> [ASSIGNED TASK] Write out exactly the lines below that run from the one containing "13: (233, 333)" through the one containing "22: (209, 325)", both included, with no other lines.

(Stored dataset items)

<<<<

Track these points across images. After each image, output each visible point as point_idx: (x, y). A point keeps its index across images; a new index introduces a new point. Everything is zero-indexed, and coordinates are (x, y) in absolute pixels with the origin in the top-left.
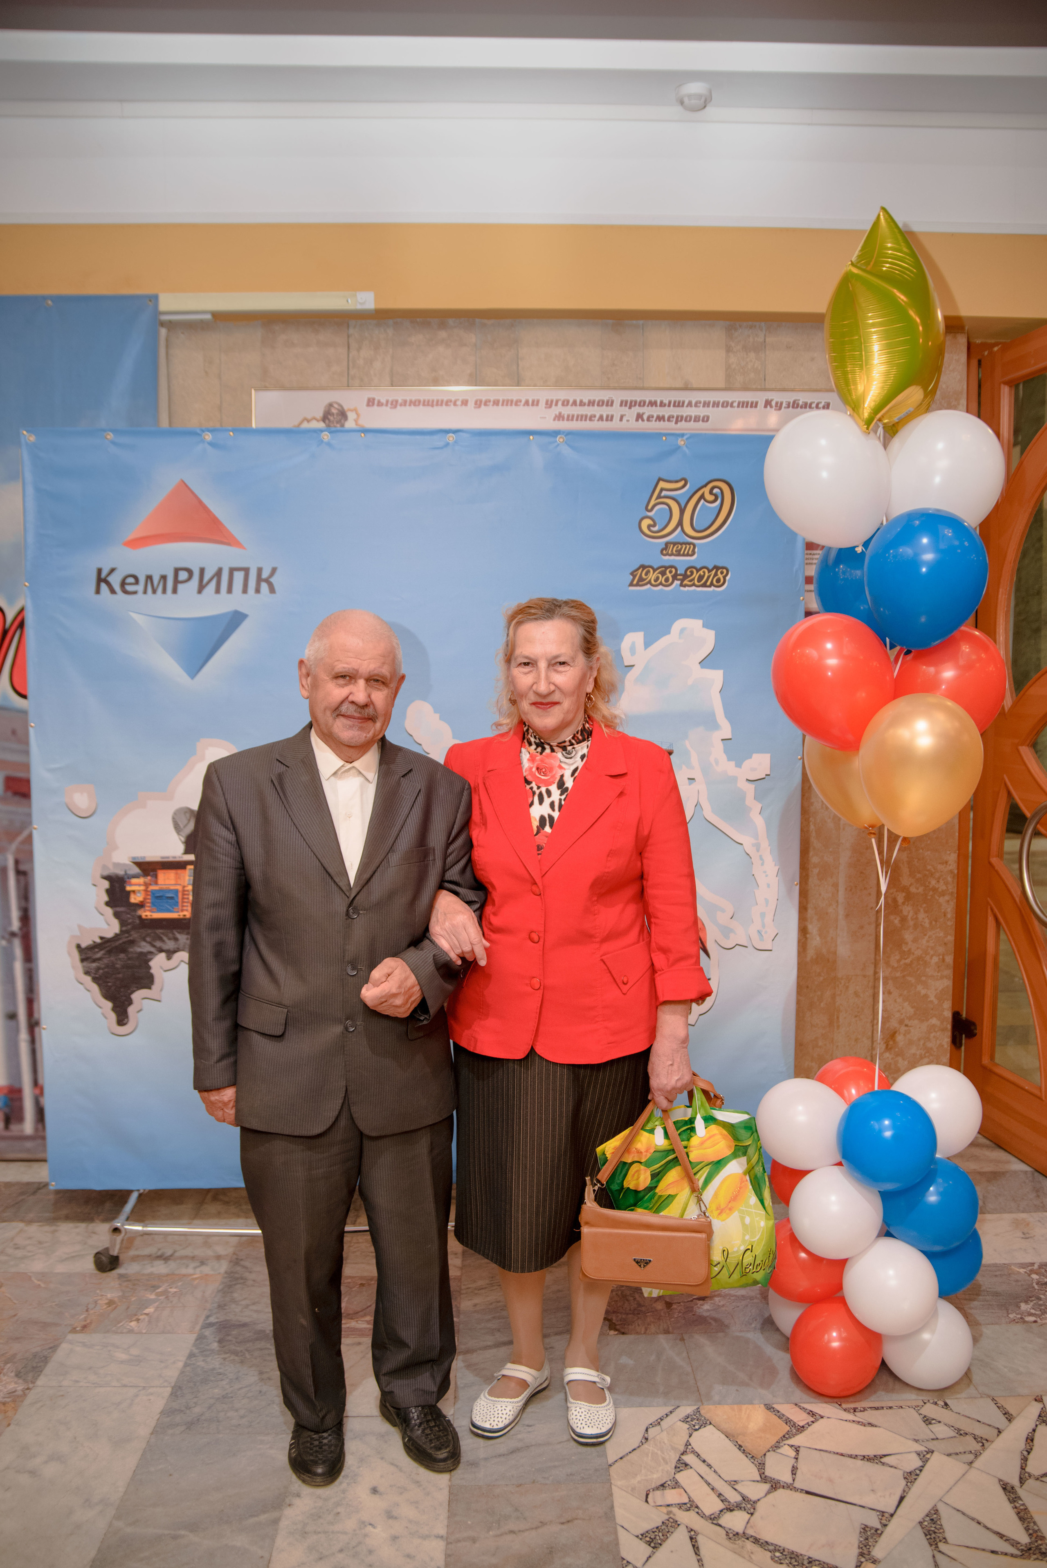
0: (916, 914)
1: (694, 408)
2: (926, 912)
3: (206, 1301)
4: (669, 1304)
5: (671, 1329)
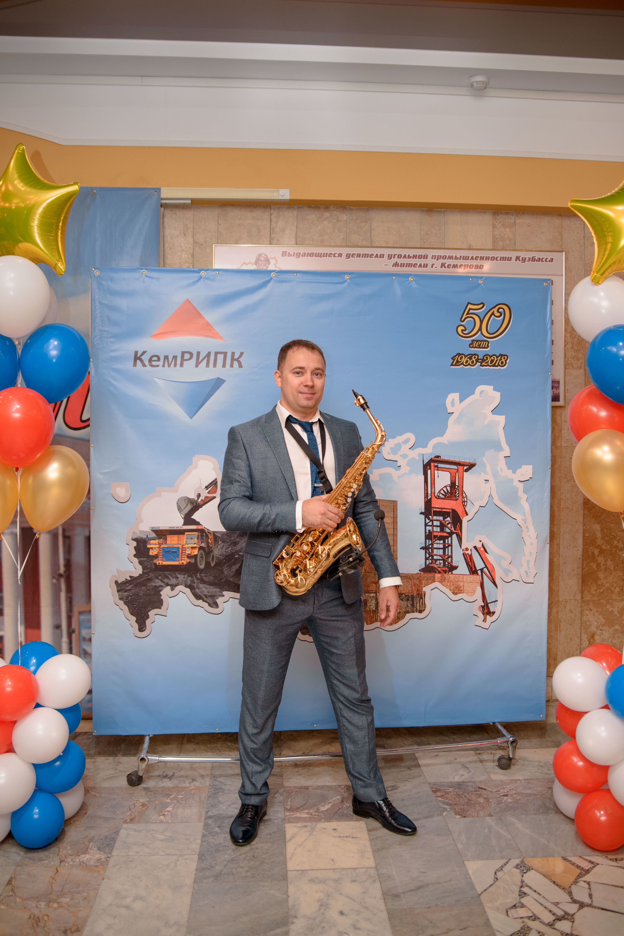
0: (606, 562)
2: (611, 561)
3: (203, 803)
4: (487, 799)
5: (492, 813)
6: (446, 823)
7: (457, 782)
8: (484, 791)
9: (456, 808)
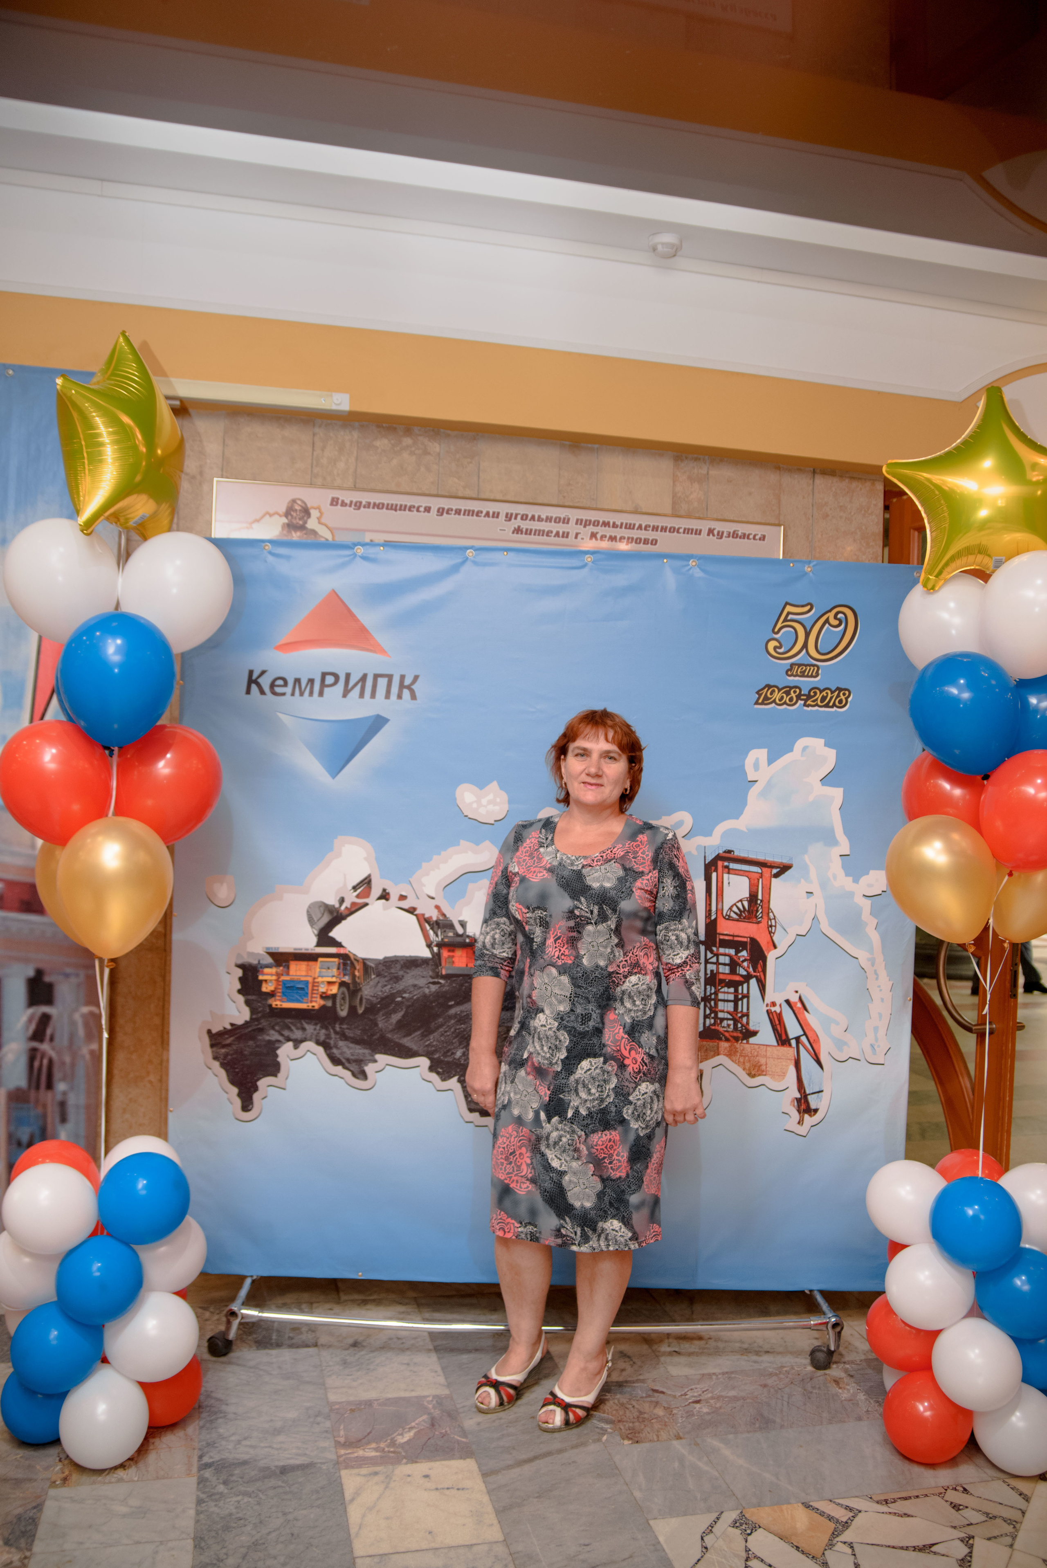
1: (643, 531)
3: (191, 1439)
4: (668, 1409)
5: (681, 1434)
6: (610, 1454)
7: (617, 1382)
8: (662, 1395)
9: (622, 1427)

>>>>
<<<<

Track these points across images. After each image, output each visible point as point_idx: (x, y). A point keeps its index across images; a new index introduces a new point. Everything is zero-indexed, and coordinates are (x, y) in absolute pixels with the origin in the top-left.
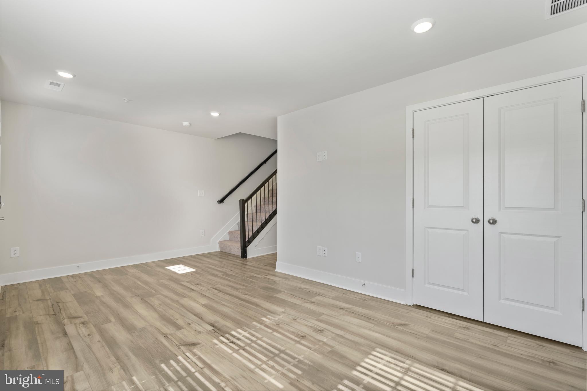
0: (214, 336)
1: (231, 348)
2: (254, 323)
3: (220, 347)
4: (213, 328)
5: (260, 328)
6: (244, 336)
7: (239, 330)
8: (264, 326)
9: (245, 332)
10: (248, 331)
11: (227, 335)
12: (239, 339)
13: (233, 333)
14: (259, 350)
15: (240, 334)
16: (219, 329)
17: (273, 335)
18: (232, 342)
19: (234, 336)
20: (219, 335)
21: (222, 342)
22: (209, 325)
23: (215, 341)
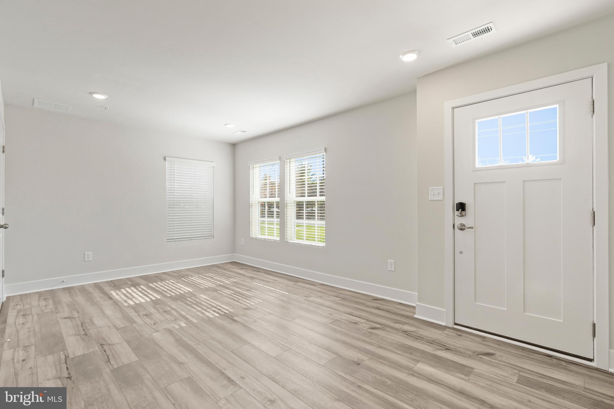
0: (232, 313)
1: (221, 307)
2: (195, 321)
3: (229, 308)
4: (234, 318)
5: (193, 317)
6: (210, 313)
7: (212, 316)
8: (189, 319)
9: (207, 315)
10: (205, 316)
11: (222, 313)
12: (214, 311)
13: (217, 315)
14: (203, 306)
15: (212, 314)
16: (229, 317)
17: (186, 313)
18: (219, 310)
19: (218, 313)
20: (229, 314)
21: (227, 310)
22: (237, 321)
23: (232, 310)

>>>>

> [RESULT FOR THIS TASK]
13: (233, 333)
14: (259, 350)
15: (240, 334)
16: (219, 329)
17: (273, 335)
18: (232, 342)
19: (234, 336)
20: (219, 335)
21: (222, 342)
22: (209, 325)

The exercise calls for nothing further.